> if your product reproduces trademark characteristics, it is utilizing trademarked characteristics.
I wouldn't agree with that, no. To my mind "utilizing" generally requires intent at least in the context we're discussing here (ie moral or legal obligations). I'd remind you that the entire point of trademark is (approximately) to prevent brand confusion within the market.
> Your analysis would have us charge the users for sharing the output.
Precisely. I see it as both a matter of intent and concrete damages. Creating something (pencil, diffusion model, camera, etc) that could possibly be used in a manner that violates the law is not a problem. It is the end user violating the law that is at fault.
Imagine an online community that uses blender to create disney knockoffs and shares them publicly.
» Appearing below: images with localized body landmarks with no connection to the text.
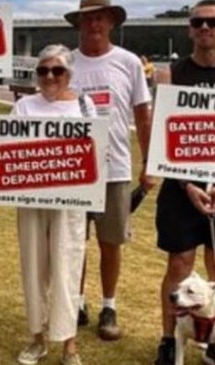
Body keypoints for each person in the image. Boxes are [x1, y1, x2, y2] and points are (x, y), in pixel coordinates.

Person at [64, 0, 153, 340]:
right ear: (79, 24)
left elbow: (143, 115)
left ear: (111, 22)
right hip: (74, 170)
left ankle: (109, 304)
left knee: (110, 242)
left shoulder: (128, 62)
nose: (93, 24)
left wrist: (148, 162)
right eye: (87, 19)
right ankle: (78, 301)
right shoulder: (66, 63)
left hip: (114, 167)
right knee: (75, 241)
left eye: (99, 18)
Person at [12, 45, 97, 365]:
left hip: (70, 202)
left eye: (57, 70)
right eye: (43, 70)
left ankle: (69, 344)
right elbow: (8, 150)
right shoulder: (23, 107)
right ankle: (36, 338)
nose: (50, 76)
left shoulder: (84, 106)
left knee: (67, 268)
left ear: (69, 74)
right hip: (31, 201)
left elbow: (94, 151)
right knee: (33, 268)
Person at [153, 2, 215, 364]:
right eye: (198, 22)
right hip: (181, 187)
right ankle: (168, 339)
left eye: (212, 22)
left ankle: (211, 341)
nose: (205, 27)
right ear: (190, 28)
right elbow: (163, 137)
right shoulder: (171, 74)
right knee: (180, 266)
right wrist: (187, 184)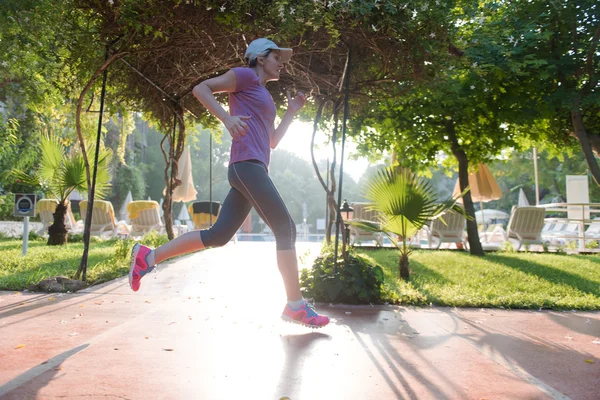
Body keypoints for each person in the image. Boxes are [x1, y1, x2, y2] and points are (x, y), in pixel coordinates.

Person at [128, 38, 329, 328]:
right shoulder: (246, 76)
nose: (281, 62)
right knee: (285, 228)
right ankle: (295, 305)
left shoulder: (264, 94)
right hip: (246, 167)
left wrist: (291, 112)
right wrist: (226, 118)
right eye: (276, 57)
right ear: (261, 58)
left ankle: (149, 256)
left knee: (219, 236)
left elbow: (271, 141)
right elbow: (201, 89)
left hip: (253, 167)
Blender is not at fault and the creation of the knockoffs themselves (ie in private) is not the issue either. It's the part where the users proceed to publicly share them that poses the problem.
> They didn't make them, nor do they promote them.
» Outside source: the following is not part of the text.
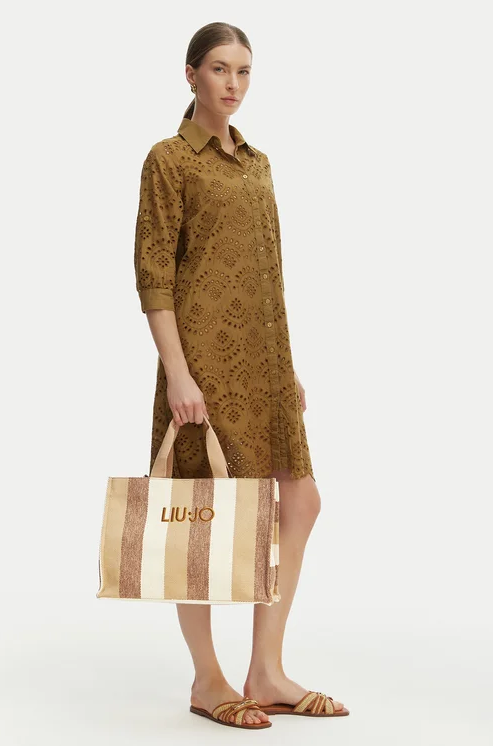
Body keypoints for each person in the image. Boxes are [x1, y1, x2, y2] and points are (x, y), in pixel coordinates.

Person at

By the same logic youtube neither creates nor promotes pirated content that gets uploaded. We have DMCA takedown notices for dealing with precisely this issue.
> Inuitively, Openmetagoog a competitor for manufacturing my IP, and that is also intuitively wrong.
Let's be clear about the distinction between trademark and copyright here. Outputting a verbatim copy is indeed a problem. Outputting a likeness is not, but an end user could certainly proceed to (mis)use that output in a manner that is.
Intent matters here. A product whose primary purpose is IP infringement is entirely different from one whose purpose is general but could potentially be used to infringe.